La mission première est de désennuyer les jeunes détenus de la vie de taulard, par petits groupes réunis dans une morne salle. C’est un des moyens dont l’administration pénitentiaire dispose, outre la Playstation et quelques séances de musculation, pour combattre la mélancolie et le suicide.
Bast s’adapte à la demande ; fait des croquis des frères et soeurs d’après photo, enseigne que les gonzesses à poil ne sont pas le seul motif de dessiner ; fait preuve de patience, surtout.
Bast ne juge pas les jeunes détenus, ni tellement le système pénitentiaire : il se contente plutôt d’en observer et d’en rapporter les codes, avec une note d’humour.
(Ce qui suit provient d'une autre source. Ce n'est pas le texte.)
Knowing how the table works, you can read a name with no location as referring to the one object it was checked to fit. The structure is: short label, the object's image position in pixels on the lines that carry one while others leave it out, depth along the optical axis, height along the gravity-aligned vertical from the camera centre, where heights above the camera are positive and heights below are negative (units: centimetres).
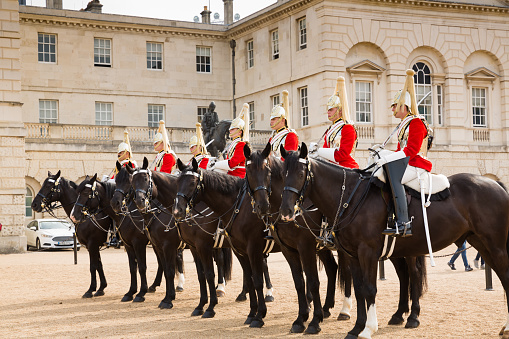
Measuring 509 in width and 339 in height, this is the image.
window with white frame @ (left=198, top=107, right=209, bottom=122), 4269 +380
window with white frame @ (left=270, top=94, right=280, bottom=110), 3845 +390
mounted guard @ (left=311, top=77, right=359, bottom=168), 1060 +58
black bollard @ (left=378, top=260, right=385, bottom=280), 1731 -224
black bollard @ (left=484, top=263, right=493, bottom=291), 1464 -213
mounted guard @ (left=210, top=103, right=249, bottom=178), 1295 +48
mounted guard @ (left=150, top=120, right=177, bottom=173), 1558 +50
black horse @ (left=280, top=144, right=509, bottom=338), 934 -56
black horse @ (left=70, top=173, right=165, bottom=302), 1459 -77
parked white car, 3098 -215
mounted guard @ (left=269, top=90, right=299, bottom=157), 1161 +68
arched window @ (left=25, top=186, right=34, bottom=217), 3409 -87
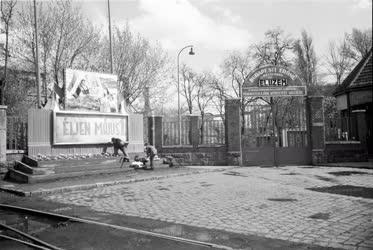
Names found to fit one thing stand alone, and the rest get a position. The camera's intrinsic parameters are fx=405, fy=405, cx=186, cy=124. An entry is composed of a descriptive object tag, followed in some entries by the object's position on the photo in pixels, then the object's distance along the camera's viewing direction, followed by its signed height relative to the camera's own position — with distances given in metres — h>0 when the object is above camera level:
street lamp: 38.46 +6.74
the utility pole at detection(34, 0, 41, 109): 24.92 +4.54
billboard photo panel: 16.75 +2.29
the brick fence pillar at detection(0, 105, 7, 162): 14.77 +0.44
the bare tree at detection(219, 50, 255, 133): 46.34 +8.18
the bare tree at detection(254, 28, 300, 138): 21.45 +8.29
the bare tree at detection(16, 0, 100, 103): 29.20 +8.01
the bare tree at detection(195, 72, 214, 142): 50.78 +6.75
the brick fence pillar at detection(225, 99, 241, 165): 20.20 +0.29
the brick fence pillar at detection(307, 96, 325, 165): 20.09 +0.55
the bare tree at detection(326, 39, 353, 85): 45.88 +8.25
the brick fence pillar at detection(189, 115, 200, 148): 20.92 +0.55
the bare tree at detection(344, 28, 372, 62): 24.31 +5.35
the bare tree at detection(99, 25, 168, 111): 34.69 +6.64
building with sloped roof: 20.59 +1.68
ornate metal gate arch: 20.19 +0.65
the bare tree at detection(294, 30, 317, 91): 46.59 +9.48
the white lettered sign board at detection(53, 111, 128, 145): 16.17 +0.71
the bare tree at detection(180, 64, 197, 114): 55.94 +7.89
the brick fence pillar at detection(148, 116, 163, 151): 21.34 +0.55
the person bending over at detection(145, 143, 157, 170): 17.45 -0.45
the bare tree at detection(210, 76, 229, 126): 46.38 +6.01
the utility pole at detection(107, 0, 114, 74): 27.57 +6.19
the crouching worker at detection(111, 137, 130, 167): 17.56 -0.16
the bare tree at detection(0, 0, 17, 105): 27.44 +8.84
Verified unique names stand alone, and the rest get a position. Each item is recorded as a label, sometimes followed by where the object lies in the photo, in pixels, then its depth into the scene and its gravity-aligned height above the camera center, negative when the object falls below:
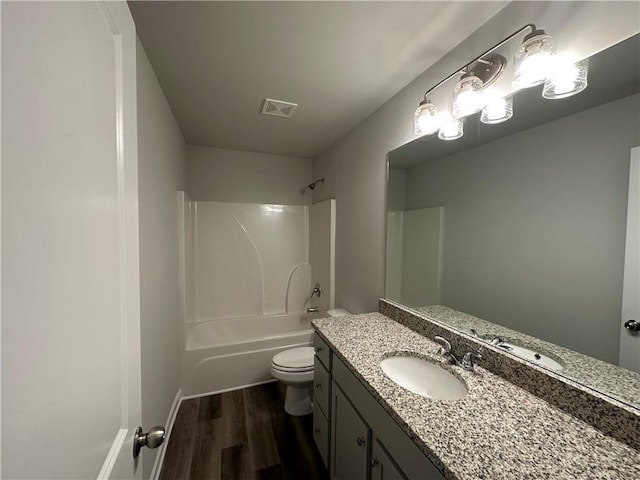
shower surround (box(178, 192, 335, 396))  2.40 -0.63
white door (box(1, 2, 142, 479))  0.31 -0.02
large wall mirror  0.83 +0.04
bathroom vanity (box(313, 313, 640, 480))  0.65 -0.60
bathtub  2.32 -1.23
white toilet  1.99 -1.15
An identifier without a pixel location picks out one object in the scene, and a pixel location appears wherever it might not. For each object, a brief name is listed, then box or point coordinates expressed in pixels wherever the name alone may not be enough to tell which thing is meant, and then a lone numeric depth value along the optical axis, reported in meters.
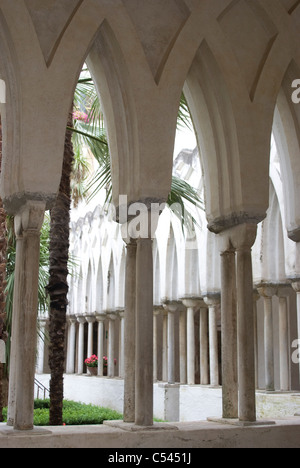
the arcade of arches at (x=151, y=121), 4.89
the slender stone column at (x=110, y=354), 18.73
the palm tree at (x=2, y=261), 7.54
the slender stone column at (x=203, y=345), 14.16
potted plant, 19.98
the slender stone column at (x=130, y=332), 5.12
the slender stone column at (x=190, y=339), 14.12
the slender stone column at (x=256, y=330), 12.88
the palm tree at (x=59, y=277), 9.55
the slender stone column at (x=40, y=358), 24.44
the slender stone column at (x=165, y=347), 16.94
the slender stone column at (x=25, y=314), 4.49
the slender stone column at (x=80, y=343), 21.98
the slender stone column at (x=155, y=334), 16.78
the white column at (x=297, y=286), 10.40
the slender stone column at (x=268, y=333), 11.33
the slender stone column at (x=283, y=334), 11.73
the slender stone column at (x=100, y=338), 19.53
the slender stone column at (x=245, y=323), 5.30
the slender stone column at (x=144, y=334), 4.84
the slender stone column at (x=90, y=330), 21.11
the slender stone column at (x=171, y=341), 14.88
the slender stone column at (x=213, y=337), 13.14
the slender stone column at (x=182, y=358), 15.23
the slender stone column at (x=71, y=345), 23.36
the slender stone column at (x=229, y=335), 5.52
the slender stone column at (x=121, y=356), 18.36
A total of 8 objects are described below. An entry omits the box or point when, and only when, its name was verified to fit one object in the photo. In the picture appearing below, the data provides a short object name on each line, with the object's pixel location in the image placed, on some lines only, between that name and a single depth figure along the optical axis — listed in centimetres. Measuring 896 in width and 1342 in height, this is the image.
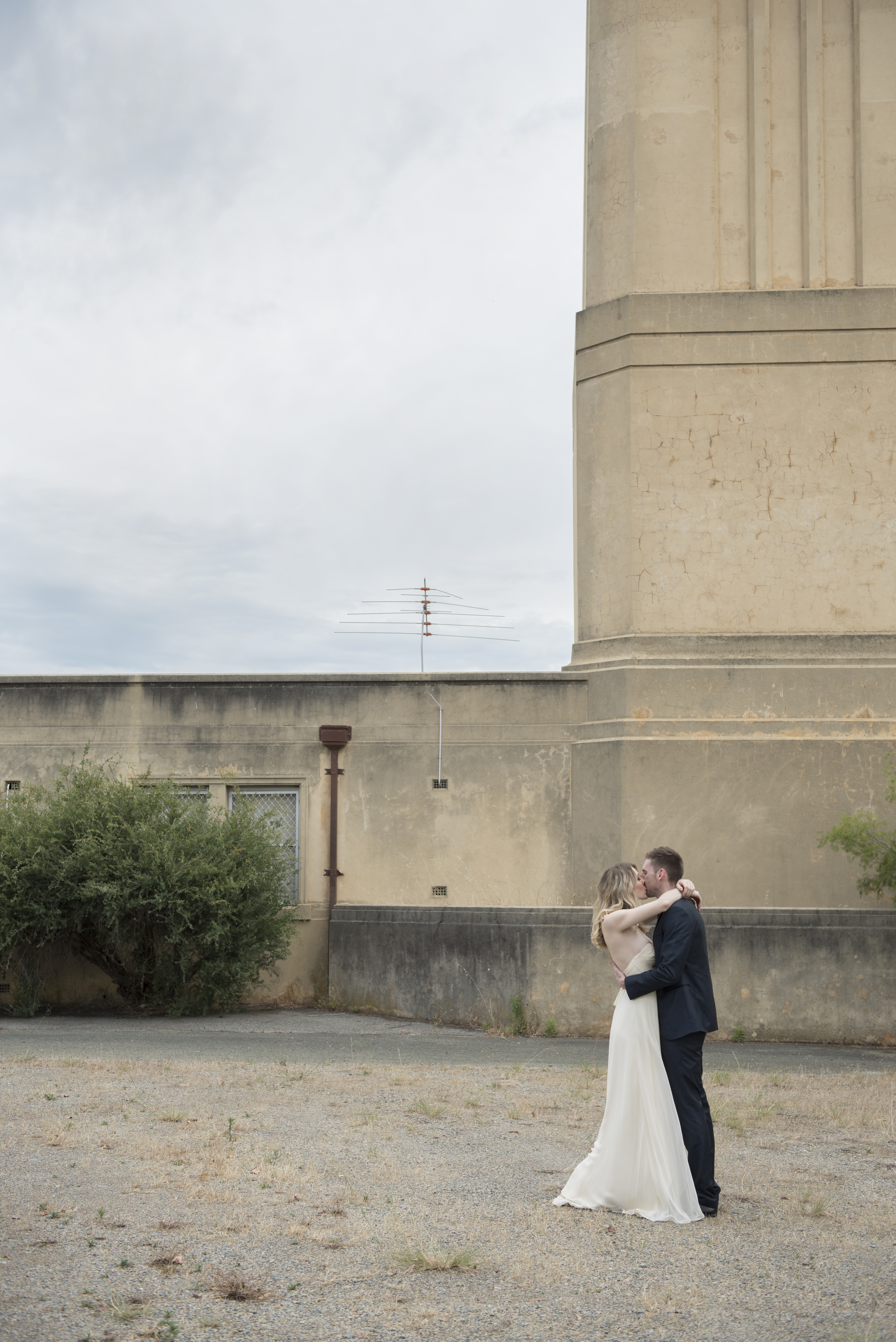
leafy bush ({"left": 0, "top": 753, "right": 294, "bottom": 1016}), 1481
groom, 652
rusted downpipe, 1714
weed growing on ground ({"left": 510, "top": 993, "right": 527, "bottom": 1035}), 1426
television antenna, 2170
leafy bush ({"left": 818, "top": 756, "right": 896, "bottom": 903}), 1435
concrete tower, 1627
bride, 643
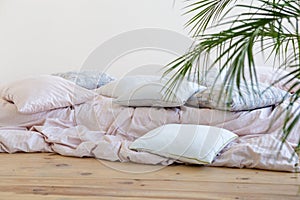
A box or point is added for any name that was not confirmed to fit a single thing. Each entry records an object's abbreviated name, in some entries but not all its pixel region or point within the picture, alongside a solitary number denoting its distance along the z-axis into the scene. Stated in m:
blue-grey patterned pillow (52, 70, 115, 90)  2.78
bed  1.77
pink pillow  2.17
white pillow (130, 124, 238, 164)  1.75
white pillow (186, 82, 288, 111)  2.00
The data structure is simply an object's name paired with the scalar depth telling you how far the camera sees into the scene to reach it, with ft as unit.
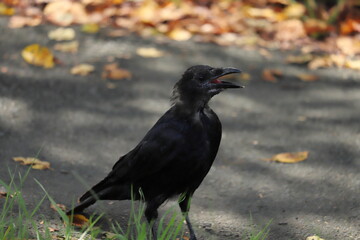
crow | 23.35
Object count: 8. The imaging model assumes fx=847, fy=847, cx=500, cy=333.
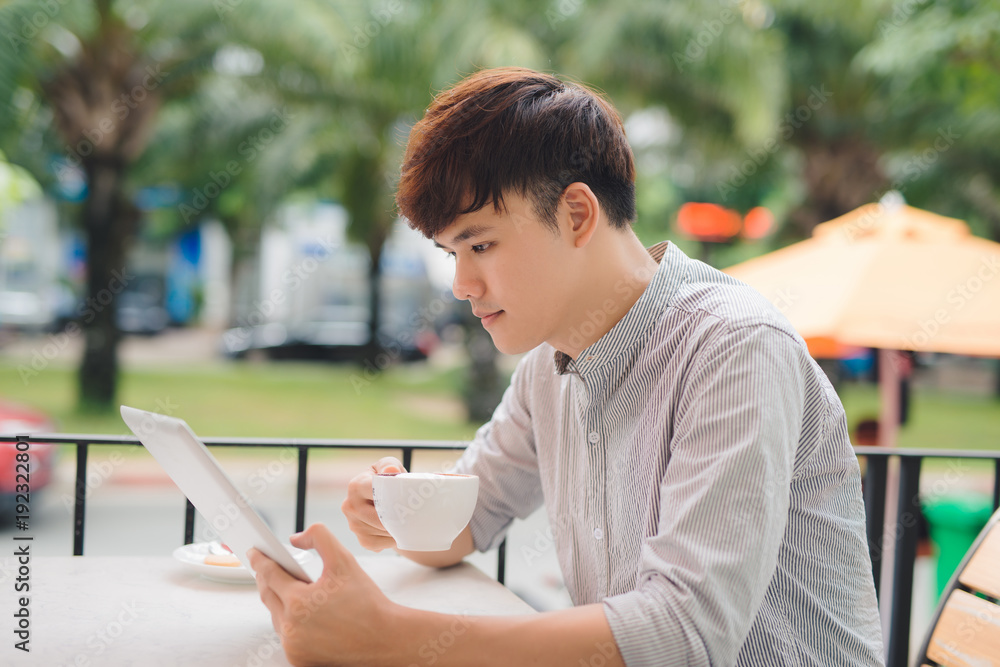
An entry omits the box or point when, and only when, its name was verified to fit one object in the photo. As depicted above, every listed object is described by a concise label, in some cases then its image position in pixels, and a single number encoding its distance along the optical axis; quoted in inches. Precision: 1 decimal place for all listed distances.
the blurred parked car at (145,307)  992.9
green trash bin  158.1
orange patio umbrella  135.1
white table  45.2
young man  40.1
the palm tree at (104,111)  355.3
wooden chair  56.4
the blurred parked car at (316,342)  785.6
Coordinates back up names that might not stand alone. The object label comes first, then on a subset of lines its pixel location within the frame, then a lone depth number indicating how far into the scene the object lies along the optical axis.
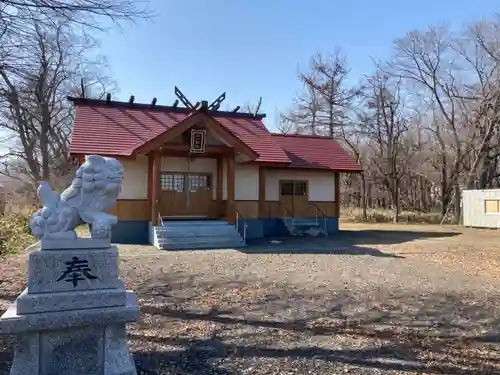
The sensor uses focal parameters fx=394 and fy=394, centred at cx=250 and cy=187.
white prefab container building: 20.86
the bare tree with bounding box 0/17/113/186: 26.84
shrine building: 14.20
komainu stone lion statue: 3.72
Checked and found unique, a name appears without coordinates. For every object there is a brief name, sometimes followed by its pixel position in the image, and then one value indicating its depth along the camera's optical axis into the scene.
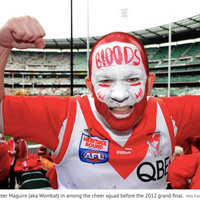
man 1.08
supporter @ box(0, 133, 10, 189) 2.43
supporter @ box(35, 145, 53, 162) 3.42
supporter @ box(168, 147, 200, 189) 1.49
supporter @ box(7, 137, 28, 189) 3.34
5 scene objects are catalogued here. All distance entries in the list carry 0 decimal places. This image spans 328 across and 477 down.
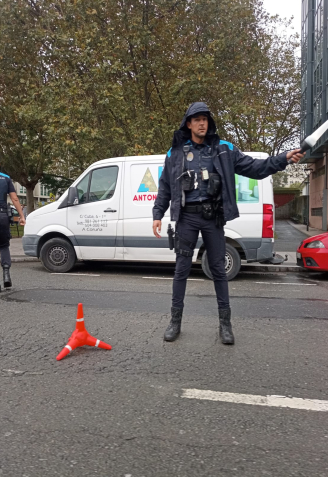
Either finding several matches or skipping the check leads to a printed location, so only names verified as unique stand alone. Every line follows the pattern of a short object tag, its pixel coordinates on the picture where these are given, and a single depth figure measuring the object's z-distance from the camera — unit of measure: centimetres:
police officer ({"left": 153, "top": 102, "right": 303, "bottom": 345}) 398
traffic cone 384
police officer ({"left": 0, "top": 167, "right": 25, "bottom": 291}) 650
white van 799
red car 853
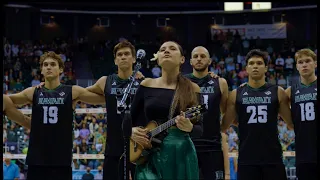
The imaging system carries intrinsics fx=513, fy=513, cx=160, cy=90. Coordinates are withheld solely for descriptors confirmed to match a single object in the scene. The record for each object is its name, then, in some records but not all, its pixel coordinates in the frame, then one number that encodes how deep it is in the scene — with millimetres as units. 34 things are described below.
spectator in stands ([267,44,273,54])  29103
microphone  5070
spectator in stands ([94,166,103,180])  14241
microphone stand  4773
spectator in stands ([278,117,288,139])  15598
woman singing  5145
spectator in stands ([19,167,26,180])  14388
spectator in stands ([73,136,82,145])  14612
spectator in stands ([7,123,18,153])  13273
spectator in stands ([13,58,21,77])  26209
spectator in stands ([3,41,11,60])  27144
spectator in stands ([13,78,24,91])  24142
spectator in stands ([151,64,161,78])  26534
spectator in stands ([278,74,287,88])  23314
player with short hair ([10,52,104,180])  7338
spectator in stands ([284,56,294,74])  27188
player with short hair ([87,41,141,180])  7316
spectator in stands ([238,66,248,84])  25859
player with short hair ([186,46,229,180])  7164
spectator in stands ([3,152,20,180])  12961
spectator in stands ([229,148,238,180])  13656
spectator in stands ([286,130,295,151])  14848
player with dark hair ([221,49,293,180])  7211
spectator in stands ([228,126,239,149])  15820
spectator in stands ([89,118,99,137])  14395
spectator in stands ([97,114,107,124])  15320
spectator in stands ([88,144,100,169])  13531
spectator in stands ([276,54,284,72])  27252
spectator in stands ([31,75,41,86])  24938
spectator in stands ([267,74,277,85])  24719
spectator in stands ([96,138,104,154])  13320
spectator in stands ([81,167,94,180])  13606
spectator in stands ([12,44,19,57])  27984
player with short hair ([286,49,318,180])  7125
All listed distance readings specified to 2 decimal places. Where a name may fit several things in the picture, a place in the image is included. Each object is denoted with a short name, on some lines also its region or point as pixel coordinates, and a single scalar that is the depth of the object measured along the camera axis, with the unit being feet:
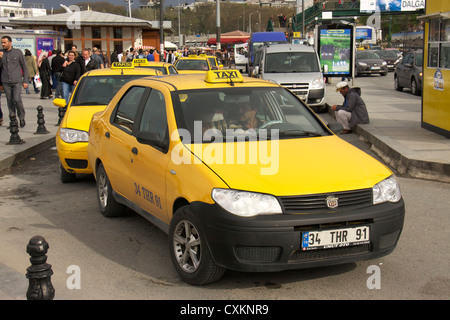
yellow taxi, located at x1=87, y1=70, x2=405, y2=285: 14.58
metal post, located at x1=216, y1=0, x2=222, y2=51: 166.83
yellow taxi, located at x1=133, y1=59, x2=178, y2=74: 38.75
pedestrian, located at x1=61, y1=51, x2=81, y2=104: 53.98
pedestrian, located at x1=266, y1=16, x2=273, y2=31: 177.27
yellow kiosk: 37.14
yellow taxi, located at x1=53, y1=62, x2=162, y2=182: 28.50
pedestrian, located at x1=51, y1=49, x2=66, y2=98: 73.00
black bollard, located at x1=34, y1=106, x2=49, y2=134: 44.13
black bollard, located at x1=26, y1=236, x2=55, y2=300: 13.20
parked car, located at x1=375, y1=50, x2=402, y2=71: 130.11
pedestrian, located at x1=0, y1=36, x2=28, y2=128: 44.52
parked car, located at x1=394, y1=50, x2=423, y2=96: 71.41
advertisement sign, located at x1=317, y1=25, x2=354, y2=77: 76.13
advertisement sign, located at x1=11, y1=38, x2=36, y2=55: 85.92
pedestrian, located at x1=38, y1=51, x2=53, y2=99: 73.15
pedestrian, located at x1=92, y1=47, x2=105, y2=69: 83.13
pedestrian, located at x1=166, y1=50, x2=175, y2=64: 131.16
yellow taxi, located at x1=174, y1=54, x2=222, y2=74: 75.82
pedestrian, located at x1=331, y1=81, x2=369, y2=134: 43.41
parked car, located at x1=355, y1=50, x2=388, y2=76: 112.68
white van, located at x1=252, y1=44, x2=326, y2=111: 59.16
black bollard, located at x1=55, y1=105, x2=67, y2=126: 48.07
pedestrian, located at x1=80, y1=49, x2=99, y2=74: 59.82
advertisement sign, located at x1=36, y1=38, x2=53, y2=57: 90.27
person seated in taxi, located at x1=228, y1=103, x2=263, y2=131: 18.53
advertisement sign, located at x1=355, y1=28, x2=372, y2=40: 257.75
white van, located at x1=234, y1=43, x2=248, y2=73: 151.94
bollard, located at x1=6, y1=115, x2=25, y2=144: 39.37
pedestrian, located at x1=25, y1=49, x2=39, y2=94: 74.98
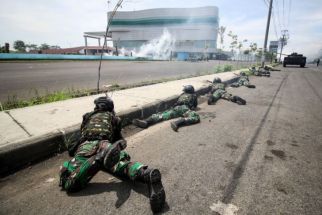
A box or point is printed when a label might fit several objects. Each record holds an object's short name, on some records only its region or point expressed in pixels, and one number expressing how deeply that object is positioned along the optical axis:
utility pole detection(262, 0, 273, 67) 22.97
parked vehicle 31.55
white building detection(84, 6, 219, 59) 77.62
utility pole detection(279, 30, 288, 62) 70.62
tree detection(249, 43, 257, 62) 37.78
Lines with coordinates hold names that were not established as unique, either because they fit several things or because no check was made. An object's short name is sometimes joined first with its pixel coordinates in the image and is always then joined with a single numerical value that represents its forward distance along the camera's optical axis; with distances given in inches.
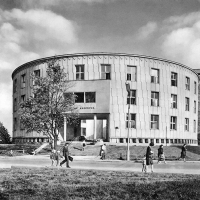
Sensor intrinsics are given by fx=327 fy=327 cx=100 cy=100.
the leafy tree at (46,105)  1320.1
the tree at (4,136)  2161.7
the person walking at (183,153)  1114.7
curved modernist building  1745.8
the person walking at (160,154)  1009.5
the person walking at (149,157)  700.2
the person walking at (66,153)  790.4
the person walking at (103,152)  1154.8
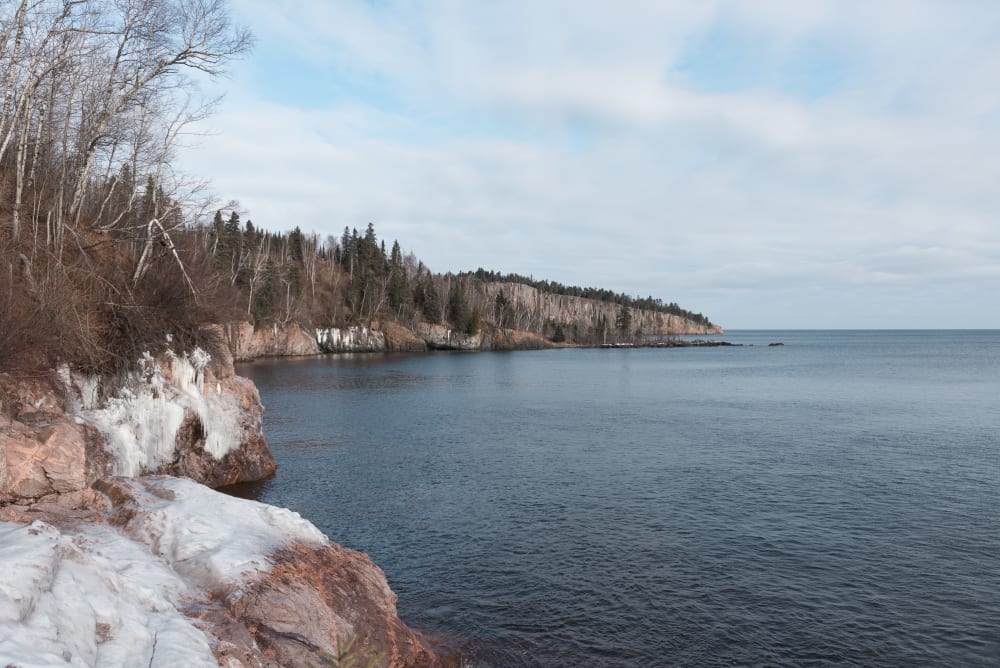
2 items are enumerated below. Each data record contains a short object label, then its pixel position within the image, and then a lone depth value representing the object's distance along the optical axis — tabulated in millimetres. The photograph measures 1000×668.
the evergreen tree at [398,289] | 113938
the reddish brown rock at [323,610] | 7395
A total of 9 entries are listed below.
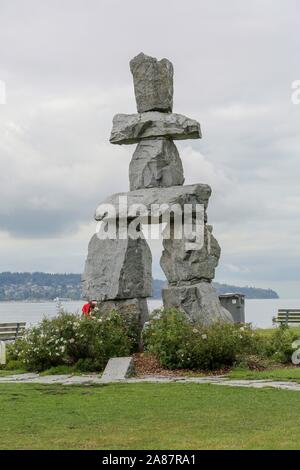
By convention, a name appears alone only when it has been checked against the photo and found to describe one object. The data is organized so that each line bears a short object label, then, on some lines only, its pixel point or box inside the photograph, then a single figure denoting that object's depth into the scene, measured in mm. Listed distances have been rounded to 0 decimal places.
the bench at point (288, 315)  32509
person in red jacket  18961
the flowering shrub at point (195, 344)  16703
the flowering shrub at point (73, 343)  17594
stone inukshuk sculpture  19188
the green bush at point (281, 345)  18250
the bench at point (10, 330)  26312
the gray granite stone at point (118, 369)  16078
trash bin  27772
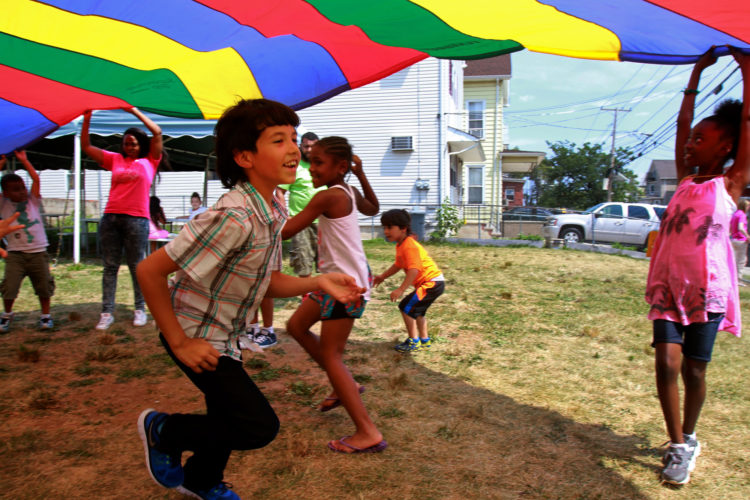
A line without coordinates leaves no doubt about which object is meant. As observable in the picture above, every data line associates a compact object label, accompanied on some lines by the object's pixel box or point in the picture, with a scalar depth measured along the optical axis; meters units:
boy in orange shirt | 4.59
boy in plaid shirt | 1.89
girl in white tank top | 2.85
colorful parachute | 2.79
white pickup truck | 16.91
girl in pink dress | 2.57
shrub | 16.12
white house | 17.27
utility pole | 38.50
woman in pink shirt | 5.09
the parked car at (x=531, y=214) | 18.95
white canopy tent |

Enseignant le dessin, il est complice d’une certaine forme d’évasion, qui permet aux jeunes détenus de se livrer un peu… plus facilement qu’à une console de jeu.
Y a-t-il un rapport entre la BD et la prison ? J’en suis persuadé, et je crois en trouver dans quelques dessins suggestifs de grilles, corridors, portes et fenêtres, la confirmation. Sans le dessin, la BD se présenterait comme une grande prison vide. D’ailleurs, certains théoriciens prétendent que le dessin n’est pas essentiel en BD ; de même, chaque détenu compte moins que la prison - dont l’effet est rassurant pour tout le monde, comme le ronronnement de la BD séquentielle qui fait tic-tac-tic-tac.
En Chienneté, Bast, La Boîte à Bulles, 2013.